Araştırdıkları tüm bileşikler arasında en etkili olanı, elma, çilek, soğan ve salatalık dahil birçok meyve ve sebzede doğal olarak bulunan fisetin idi.

Ekip, yaşlanan fareleri fisetin ile tedavi ederken, bunun hayvanlarda yaşlanan hücre düzeylerini düşürdüğünü, yaşam sürelerini uzattığını ve daha iyi sağlığa katkıda bulunduğunu gördü.

Prof. Robbins, "Bu sonuçlar gösteriyor ki," sağlık süresi olarak adlandırılan sağlık süresini yaşamın sonuna doğru uzatabiliriz. "

Ancak, bunun çok daha uzun bir araştırma yolculuğunun sadece ilk adımı olduğunu ekliyor ve "[T] burada, örneğin doğru dozaj da dahil olmak üzere ele alınması gereken birçok soru var."

Türünün ilk detaylı araştırması

Yine de, bu önemli bir ilk adım ve daha önce mümkün olmayan bir adım. Bu tür bileşiklerin, yaşlanan bir bireyin vücudundaki farklı doku türlerini ve farklı hücre türlerini nasıl etkileyeceğini belirlemek zordu.

Bu, belirli senolitiklerin özellikle yaşlanan hücreleri gerçekten hedef alıp almadığını söylemenin neredeyse hiçbir yolu olmadığı anlamına geliyordu.
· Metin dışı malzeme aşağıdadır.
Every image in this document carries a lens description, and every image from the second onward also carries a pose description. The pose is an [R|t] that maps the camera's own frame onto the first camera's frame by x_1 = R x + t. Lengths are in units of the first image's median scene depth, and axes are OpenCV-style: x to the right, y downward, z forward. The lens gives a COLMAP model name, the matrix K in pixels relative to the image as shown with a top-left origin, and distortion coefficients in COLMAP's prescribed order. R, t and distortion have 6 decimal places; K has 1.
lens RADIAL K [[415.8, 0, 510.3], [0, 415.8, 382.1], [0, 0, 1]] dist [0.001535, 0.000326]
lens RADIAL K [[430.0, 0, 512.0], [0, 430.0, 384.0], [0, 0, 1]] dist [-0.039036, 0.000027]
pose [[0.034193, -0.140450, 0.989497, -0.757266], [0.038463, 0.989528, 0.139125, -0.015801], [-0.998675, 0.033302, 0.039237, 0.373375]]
Ancak şimdi ekip, Minnesota Üniversitesi'nden Prof. Edgar Arriaga'nın yardımını alarak bu zorlukların üstesinden gelmeyi başardı.

Prof. Arriaga ve meslektaşları birlikte, bu tür araştırmalarda ilk kez kütle sitometrisini kullanmaya karar verdiler. Kütle sitometrisi, araştırmacıların hücrelerin belirli molekülleri veya özelliklerini “etiketlemelerine” ve aktivitelerini izlemelerine olanak tanıyan bir tekniktir.

"İlacın işe yaradığını göstermenin yanı sıra bu, ilacın belirli bir dokudaki hasarlı hücrelerin belirli alt kümeleri üzerindeki etkilerini gösteren ilk gösterimdir."